El
fascismo, en el más estricto sentido, hace referencia al modelo
político que tuvo su expresión en la Italia y Alemania de
entreguerras. No obstante, con el tiempo ha tomado un sentido más
amplio que designa poco menos que cualquier acción violenta o
autoritaria. Puede decirse que nació como consecuencia de la
frustración producida por la I Guerra Mundial.
El
fascismo fue producto de una sociedad moderna; fue una ideología que
creía en el progreso, hasta el punto de que sus líderes basaron sus
políticas, en gran medida, en él. Tomó, además, elementos propios
de lo que tradicionalmente se conoce como izquierda y derecha, de
modo que originó algo así como un socialismo nacional de carácter
antimarxista.
Esta
ideología de entreguerras exaltaba el Estado por encima de los
derechos y libertades de los individuos, por lo que mantuvo una
visión indudablemente colectivista. Giovani Gentile introdujo la
idea de Estado totalitario, basado en que toda iniciativa política
partiese del propio Estado y en la existencia de un único partido.

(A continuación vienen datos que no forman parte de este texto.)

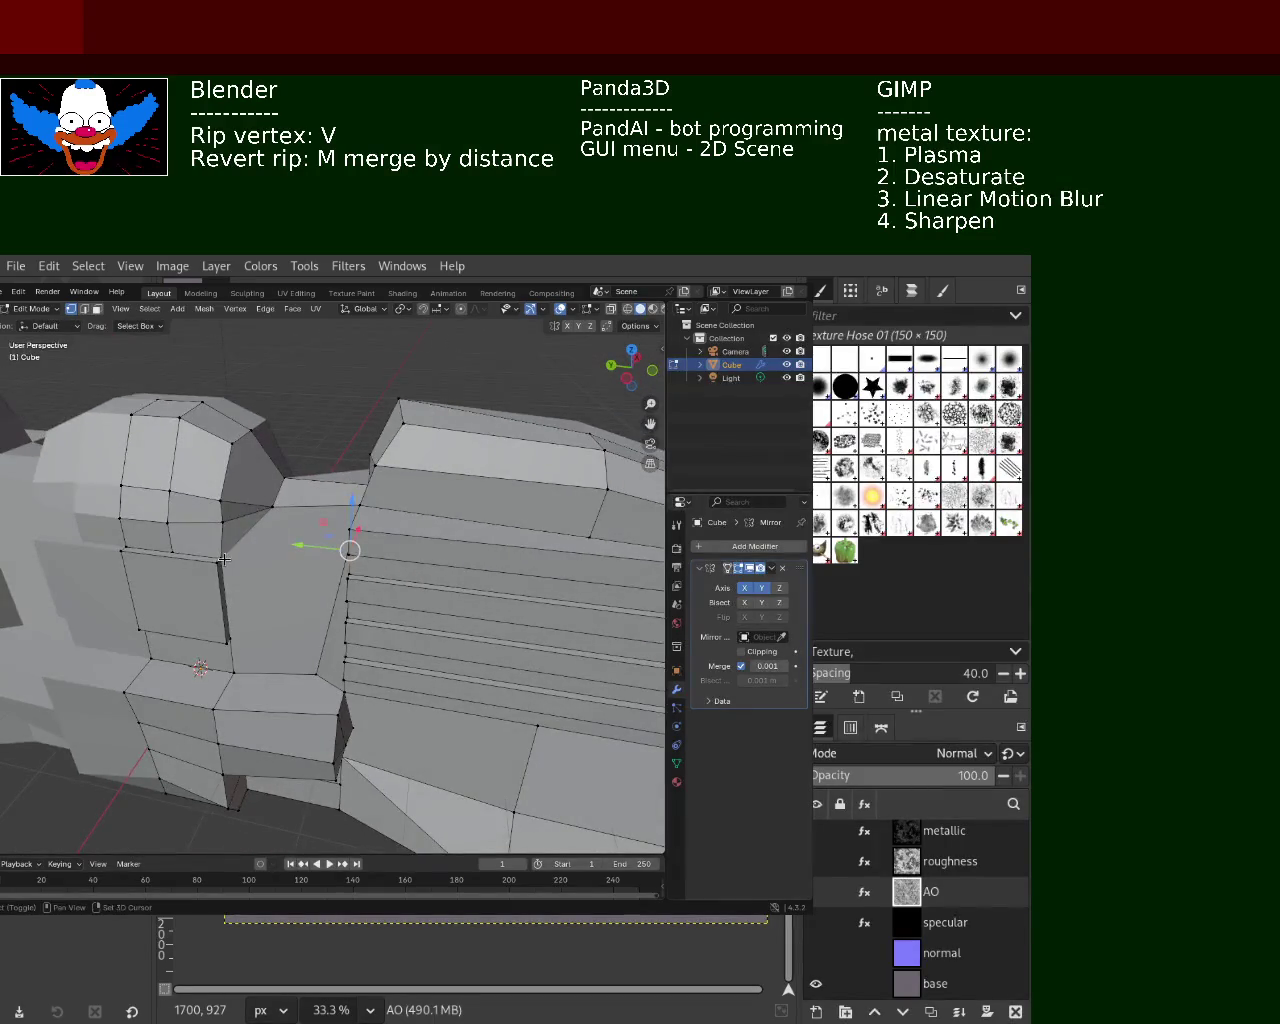
mouse_move(272, 588)
middle_down()
mouse_move(273, 522)
mouse_move(449, 508)
mouse_move(318, 587)
mouse_move(406, 556)
middle_up()
Move the selected vertex vertically along Z
key(g)
key(z)
click(389, 530)
Slide two ripped vertices along the Y axis, then inspect the side block from above
key(v)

El mismo Mussolini recogió a la perfección esa idea en su frase
“todo en el Estado, nada fuera del Estado, nada contra el Estado.
A
pesar de este enaltecimiento del Estado, el fascismo era, como se ha
mencionado anteriormente, radicalmente antimarxista. Frente a la
lucha de clases, promovió la colaboración, la solidaridad entre
éstas, situando la nación por encima de cualquier tipo de grupo
social. Era también, pues un movimiento de marcado cariz
nacionalista, con un componente racista que defendía la preservación
y exaltación de la raza como factor básico para garantizar la
unidad nacional.
Además
de antimarxista, el fascismo propugnaba unas ideas y principios
absolutamente antagónicos al liberalismo y la democracia. Negaba los
principios de igualdad entre todos los ciudadanos, la soberanía
popular y el sufragio, así como se declaraba enemigo de la
separación de poderes y el parlamentarismo.
Otrosí,
la exaltación de la virilidad fue uno de los pilares básicos del
fascismo; en él no había lugar para los ideales femeninos. Esta
ideología de entreguerras representaba el principio de la fuerza,
afirmaba que no existe motivo alguno para desdeñar la violencia, que
“lo bélico” es esencia, que la guerra no es sino instrumento de
progreso histórico. Para los teóricos fascistas el papel de la
mujer era estar al lado del hombre, ser transmisora de vida; carecía
de espacio en el plano político.
El
fascismo se fundamentaba en el culto al líder; tanto a Hitler
(füher), como a Mussolini (duce)
se les consideraba, en sus respectivos países, hombres excepcionales
con condiciones casi sobrenaturales. Para ello, la propaganda se
llevó a su máxima expresión; símbolos del partido o del
movimiento se hallaban presentes en todo lugar público. Además, se
utilizó una grandilocuente escenografía cuyo objeto era vehicular
que toda la población se sintiese parte de una unidad, que hubiese
una colaboración entre clases.
Estos
regímenes acabaron por constituir una religión política, que
consolidaba una determinada visión del mundo excluyente con todas
las demás. El fascismo recreó un universo propio, con una forma de
pensar y actuar propia. Por ello, no se adscribió a ninguna religión
preexistente, a pesar de que por motivos políticos tratara de
entenderse con la Iglesia católica.
El
fascismo adoptó una posición de desconfianza de la razón y de
exaltación de la voluntad. De hecho, para los teóricos fascistas,
influidos en gran medida por Nietszche, el mundo y la realidad podían
tomar forma a partir de la voluntad del ser humano, ésta los
determina.
El
fascismo, a pesar de que muchos se obstinen en lo contrario, como
ideología quedó destruido por la democracia liberal. Sin embargo,
ante la crisis que ésta hogaño padece, no debemos descartar que,
como el ave fénix, resurja de sus cenizas y vuelva a suponer un
quebradero de cabeza para el mundo occidental.